STM32 Smart Watch

High-Speed Memory, Power Integrity & Embedded Hardware Design

Description

A custom smart watch built around the STM32L4R9 microcontroller, designed as a deep exploration into high-speed memory interfaces, mixed-signal PCB design, power integrity, and dense embedded system integration.

This project targeted features useful for running and physical activity while pushing the limits of a four-layer PCB with high-speed peripherals such as PSRAM, MIPI display interfaces, Bluetooth audio, GPS, and removable storage.

Project Overview

The smart watch integrates a wide range of subsystems into a compact wearable platform: external PSRAM for framebuffer storage, a high-resolution display, Bluetooth audio streaming, GPS positioning, SD card storage, sensors, and battery charging circuitry.

A major focus of the project became diagnosing and solving hardware-level failures — including power rail collapse, memory timing constraints, FMC interface conflicts, and connector pinout mismatches — all of which required board rework, redesigns, and careful signal analysis.

Features

STM32L4R9 microcontroller
MIPI display interface
64Mbit external PSRAM
Micro SD card storage
Bluetooth A2DP audio transmit & receive
GPS module for positioning
Rotating bezel using hall effect sensors and magnets
4 physical buttons
Accelerometer
Battery charging and power management
Custom mechanical case design

Challenges & Hardware Debugging

External PSRAM Timing: Discovered incompatibilities between STM32 FMC minimum page size and PSRAM page boundaries, preventing intrapage reads and limiting achievable performance.
Power Rail Instability: Severe 3.3V noise and voltage collapse observed when connecting the display. Diagnosed using an Arduino as a live voltage monitor and traced back to misuse of the battery charging IC.
Display Short Circuit: Screen caused a direct short to ground. Root cause identified as an incorrect connector pinout due to visually identical displays with incompatible pin mappings.
Board Redesign: Required a second PCB revision to support the correct display connector and a new PSRAM chip with different interface requirements.
FMC Signal Conflicts: SPI and FMC pin multiplexing conflicts, including NWAIT and hardware TE signals, required reassignment and rerouting.
High-Speed Signal Integrity: Four-layer PCB design required careful attention to signal integrity and layout practices.

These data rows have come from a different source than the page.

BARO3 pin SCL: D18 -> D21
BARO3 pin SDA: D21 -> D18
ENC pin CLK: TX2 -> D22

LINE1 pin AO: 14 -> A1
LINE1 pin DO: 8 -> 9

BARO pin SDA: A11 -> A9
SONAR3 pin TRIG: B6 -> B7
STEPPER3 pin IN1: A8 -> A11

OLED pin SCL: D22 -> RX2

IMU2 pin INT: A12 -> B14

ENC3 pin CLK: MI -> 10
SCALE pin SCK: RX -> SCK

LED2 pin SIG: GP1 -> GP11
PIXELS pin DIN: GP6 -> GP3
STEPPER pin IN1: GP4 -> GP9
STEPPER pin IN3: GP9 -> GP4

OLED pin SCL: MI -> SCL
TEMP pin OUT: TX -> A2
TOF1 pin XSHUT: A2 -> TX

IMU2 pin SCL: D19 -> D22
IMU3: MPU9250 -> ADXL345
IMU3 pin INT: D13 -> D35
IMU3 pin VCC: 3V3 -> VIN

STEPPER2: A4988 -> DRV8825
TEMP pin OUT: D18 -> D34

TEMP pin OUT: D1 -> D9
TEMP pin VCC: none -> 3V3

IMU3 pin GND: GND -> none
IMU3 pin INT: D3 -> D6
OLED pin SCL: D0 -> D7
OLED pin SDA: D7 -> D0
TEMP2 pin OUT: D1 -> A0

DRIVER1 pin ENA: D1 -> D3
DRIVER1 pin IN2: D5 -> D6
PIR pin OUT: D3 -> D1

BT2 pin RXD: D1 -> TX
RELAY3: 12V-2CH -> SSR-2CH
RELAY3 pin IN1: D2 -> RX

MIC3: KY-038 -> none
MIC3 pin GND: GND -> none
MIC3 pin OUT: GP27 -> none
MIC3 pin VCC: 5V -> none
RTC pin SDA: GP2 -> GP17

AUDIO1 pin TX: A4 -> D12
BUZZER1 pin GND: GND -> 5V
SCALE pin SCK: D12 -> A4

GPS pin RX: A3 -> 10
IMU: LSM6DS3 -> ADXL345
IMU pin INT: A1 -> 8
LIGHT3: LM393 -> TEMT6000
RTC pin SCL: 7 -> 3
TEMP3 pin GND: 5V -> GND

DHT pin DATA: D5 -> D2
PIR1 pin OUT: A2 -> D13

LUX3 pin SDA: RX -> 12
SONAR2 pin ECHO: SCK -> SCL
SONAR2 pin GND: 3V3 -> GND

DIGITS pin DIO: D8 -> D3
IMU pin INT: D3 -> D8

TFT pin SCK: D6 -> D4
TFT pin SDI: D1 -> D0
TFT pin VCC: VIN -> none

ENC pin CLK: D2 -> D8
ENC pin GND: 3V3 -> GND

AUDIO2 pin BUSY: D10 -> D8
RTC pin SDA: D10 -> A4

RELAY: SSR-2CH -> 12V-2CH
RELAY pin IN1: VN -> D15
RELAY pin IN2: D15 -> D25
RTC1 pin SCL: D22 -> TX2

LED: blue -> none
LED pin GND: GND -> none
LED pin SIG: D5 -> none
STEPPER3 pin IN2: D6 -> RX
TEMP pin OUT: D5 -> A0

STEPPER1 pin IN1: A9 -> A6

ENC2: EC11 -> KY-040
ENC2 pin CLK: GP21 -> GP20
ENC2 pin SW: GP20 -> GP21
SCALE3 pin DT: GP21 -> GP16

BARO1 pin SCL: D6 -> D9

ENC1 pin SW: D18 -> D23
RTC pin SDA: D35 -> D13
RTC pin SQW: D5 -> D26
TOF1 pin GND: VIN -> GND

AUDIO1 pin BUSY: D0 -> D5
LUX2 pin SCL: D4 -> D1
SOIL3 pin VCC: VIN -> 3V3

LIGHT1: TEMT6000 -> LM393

Design & Diagnostic Process

Debugging focused heavily on power integrity and signal behavior. Voltage rails were monitored under load, revealing that the charging IC was never intended to power the full system directly. A diode-OR solution was proposed to allow the LDO to pull from the highest available source.

Memory performance limitations led to extensive research into PSRAM access modes, page boundaries, and FMC timing. Later revisions explored higher performance burst-mode PSRAM options at the cost of increased complexity.

The display failure required manual continuity testing of the FPC connector, reverse-engineering the pinout, and identifying the exact panel variant before proceeding with a compatible redesign.

Project Video

Demonstration of SD Card DMA BT music playback.

Archived

I archived this project in May 2022 as I had worked on it for several years and had plans to serve a mission for the church of Jesus Christ of Latter-day Saints.

After I returned from a mission, I picked up other projects instead. I hope to pick up this project again in the future.